> _Work instruction_: Examine the records below and count how many lines contain the string "informazioni". Give only the number.

> _Input records_:
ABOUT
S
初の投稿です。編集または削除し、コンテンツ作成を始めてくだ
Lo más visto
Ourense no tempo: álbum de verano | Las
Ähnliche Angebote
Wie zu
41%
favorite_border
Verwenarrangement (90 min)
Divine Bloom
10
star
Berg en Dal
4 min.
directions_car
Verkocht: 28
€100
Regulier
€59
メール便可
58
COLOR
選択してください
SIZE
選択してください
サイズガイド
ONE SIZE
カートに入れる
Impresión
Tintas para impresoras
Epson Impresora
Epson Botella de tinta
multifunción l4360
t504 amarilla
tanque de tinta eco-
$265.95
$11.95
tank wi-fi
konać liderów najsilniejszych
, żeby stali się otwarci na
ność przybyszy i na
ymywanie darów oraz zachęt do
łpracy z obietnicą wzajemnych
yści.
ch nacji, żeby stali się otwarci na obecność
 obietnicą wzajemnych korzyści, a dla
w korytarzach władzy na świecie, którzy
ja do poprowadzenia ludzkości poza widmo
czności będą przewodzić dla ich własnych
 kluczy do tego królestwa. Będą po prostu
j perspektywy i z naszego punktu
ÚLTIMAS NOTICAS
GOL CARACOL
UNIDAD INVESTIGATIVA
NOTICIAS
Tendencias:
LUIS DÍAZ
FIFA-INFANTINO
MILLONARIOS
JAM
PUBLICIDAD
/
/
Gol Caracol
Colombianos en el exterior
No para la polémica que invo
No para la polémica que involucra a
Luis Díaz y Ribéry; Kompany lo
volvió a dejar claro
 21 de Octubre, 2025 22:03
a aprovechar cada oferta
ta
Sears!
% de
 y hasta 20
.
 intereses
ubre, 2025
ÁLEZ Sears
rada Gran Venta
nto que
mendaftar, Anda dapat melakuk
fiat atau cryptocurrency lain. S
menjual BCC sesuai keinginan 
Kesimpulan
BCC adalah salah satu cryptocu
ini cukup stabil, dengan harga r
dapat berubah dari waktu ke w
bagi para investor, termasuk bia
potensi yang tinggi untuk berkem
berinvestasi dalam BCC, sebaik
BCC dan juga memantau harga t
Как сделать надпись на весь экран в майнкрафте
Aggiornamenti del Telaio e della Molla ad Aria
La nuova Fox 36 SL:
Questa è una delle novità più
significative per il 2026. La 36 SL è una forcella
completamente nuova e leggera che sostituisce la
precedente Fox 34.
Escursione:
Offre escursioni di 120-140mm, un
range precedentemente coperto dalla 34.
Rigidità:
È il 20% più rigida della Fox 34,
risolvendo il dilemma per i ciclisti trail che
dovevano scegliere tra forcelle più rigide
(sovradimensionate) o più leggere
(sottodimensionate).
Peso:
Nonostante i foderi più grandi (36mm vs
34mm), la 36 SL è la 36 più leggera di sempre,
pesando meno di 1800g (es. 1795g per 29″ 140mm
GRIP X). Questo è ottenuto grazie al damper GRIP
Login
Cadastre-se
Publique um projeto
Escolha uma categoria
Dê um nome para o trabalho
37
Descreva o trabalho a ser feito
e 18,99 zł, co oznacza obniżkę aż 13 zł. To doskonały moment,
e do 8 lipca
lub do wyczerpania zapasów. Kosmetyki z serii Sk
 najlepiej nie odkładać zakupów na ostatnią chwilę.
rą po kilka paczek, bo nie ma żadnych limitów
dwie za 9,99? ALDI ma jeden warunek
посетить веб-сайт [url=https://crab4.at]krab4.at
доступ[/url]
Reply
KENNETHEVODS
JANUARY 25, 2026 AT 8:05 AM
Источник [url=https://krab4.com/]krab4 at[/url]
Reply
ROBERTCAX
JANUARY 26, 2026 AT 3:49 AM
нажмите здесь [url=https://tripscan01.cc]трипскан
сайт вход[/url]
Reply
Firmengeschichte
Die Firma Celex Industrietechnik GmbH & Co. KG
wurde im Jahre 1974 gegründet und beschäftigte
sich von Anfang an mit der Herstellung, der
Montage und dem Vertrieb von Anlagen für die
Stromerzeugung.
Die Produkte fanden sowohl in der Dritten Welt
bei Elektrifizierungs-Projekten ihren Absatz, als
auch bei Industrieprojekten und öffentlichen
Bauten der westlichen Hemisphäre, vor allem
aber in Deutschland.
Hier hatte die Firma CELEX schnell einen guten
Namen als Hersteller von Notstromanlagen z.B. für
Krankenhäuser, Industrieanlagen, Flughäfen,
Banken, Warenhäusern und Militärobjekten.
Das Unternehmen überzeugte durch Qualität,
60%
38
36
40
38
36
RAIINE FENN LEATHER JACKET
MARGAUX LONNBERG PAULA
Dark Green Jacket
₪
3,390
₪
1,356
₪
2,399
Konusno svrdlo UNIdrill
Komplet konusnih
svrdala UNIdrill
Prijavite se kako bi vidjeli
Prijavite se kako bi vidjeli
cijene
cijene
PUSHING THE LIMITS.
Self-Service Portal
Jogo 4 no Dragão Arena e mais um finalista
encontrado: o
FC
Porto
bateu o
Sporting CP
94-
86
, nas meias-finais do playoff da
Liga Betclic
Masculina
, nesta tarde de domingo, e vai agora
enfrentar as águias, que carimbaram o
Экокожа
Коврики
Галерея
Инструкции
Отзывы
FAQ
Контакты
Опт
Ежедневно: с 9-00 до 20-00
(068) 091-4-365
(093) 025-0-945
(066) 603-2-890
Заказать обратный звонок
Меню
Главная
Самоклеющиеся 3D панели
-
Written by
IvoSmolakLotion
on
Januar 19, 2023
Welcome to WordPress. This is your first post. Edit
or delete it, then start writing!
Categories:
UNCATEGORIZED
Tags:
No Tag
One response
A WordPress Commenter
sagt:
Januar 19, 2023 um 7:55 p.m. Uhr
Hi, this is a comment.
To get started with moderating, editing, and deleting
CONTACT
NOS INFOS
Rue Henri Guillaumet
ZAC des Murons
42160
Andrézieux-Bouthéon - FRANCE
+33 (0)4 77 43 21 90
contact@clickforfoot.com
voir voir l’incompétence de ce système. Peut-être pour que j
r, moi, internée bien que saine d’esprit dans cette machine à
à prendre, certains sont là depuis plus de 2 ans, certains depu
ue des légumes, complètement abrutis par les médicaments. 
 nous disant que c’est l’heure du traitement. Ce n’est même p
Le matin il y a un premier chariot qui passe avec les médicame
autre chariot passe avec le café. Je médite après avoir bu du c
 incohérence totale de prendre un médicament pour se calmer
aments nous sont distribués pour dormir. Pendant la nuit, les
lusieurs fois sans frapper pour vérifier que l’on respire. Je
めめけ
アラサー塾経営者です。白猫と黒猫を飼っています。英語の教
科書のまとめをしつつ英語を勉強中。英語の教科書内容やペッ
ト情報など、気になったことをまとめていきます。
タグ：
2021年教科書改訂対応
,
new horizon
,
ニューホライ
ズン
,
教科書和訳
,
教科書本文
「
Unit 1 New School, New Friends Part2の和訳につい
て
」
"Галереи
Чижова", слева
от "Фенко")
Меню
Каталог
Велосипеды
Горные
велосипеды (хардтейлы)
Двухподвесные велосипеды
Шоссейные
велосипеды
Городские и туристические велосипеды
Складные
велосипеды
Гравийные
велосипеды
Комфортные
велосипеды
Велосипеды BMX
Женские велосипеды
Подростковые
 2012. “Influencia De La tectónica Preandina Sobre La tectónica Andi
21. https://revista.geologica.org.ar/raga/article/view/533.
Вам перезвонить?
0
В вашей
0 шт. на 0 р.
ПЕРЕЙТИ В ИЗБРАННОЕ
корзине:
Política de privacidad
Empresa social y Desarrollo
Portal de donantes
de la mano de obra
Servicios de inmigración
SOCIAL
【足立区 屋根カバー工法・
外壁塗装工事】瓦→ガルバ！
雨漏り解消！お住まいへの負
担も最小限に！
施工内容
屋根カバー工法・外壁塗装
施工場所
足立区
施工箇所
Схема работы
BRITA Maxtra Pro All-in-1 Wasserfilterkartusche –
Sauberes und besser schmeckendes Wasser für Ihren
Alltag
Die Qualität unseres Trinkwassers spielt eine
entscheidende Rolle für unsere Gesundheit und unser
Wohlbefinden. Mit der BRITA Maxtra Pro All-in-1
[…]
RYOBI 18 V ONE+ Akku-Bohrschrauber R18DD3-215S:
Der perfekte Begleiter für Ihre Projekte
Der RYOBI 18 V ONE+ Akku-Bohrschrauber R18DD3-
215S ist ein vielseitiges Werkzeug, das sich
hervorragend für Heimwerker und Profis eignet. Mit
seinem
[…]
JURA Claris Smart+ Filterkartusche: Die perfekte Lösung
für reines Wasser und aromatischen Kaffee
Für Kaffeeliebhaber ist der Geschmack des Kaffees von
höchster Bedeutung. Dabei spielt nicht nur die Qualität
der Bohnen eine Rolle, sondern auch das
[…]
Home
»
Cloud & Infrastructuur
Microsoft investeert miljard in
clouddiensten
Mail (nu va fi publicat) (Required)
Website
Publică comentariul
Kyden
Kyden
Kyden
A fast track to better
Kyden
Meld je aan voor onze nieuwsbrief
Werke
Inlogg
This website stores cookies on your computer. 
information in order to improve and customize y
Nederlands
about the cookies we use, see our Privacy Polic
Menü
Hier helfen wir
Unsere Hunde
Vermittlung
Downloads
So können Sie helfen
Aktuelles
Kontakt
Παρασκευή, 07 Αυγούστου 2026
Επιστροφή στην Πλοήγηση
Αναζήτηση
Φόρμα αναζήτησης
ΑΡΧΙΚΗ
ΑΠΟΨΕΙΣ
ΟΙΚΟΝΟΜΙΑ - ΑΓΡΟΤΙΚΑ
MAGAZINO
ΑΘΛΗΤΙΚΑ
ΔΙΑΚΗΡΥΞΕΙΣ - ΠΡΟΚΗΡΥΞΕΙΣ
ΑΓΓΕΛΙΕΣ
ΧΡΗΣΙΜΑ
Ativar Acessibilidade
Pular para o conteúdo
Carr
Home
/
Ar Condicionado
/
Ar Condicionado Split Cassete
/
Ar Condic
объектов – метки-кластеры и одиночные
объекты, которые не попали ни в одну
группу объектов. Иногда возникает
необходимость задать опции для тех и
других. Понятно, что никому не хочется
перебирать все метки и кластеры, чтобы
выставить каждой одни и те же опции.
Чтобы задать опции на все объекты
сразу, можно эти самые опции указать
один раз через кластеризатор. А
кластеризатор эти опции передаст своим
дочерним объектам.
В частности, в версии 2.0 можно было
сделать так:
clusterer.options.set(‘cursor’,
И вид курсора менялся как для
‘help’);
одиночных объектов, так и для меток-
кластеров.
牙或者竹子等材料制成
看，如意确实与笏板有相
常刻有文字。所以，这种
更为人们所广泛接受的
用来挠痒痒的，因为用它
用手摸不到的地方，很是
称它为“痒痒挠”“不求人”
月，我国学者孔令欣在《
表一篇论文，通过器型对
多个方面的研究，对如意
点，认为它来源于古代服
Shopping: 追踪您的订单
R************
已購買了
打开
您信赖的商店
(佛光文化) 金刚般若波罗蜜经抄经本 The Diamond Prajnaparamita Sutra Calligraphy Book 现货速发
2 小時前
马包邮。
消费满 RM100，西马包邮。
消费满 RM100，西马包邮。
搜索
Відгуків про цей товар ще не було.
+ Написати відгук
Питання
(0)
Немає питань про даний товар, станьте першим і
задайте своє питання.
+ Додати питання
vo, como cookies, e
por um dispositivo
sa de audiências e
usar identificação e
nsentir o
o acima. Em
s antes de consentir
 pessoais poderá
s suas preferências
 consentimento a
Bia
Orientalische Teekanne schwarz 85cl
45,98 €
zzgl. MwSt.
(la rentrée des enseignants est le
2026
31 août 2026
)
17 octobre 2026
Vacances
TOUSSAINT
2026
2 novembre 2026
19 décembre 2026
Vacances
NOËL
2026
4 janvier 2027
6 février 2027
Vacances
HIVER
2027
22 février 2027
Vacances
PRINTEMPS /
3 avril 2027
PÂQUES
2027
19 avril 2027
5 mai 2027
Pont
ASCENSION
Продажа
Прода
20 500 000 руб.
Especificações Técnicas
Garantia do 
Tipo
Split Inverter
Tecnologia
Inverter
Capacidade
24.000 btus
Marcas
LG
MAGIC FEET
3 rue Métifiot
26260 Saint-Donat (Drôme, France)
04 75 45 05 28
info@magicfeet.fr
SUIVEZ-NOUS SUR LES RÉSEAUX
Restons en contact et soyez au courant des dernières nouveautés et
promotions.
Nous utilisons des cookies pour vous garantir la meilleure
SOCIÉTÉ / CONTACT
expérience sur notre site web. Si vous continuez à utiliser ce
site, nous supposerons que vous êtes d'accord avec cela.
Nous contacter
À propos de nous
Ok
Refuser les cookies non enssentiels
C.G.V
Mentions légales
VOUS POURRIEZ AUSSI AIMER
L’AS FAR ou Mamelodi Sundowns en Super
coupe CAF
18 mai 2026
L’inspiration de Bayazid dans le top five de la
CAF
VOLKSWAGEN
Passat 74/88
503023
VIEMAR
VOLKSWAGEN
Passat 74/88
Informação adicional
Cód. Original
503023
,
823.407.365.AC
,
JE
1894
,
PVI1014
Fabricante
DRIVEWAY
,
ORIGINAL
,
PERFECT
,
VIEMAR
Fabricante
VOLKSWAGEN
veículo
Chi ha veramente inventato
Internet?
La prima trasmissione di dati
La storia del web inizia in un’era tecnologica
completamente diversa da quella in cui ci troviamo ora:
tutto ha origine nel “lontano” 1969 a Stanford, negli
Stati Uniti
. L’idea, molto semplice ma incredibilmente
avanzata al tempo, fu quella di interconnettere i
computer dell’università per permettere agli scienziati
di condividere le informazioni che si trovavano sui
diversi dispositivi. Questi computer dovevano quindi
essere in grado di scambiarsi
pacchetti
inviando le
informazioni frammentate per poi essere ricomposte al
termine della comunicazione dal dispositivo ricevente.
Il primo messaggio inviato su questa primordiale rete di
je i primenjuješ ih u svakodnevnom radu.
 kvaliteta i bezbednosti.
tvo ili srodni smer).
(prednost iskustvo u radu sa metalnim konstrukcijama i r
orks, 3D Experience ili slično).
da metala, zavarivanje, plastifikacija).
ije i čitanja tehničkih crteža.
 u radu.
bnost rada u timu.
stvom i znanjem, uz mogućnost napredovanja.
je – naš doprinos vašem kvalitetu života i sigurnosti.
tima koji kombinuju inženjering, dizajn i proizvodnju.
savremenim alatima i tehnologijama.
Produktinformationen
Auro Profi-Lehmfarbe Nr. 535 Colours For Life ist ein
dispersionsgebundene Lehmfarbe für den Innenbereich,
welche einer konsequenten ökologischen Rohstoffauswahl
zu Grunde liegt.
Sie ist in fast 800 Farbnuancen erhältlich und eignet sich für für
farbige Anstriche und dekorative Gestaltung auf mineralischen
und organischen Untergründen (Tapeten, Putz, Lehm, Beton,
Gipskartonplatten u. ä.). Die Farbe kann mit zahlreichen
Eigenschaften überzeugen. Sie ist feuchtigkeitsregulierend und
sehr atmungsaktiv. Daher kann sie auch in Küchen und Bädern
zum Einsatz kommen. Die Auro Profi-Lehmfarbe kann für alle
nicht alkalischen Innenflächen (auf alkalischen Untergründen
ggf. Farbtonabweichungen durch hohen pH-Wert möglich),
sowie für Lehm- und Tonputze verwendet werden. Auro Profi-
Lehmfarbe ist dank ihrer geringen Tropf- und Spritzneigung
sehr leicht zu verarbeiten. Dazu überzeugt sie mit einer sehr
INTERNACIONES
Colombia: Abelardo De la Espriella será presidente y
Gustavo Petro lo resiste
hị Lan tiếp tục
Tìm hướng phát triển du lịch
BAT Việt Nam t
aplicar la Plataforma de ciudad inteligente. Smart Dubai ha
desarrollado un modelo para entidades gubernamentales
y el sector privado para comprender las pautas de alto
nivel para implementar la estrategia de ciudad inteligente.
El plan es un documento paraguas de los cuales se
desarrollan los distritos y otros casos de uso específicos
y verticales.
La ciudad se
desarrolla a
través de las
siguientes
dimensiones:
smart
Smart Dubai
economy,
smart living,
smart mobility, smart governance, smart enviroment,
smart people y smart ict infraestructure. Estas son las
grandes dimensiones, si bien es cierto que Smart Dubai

> _Solved problem_: 2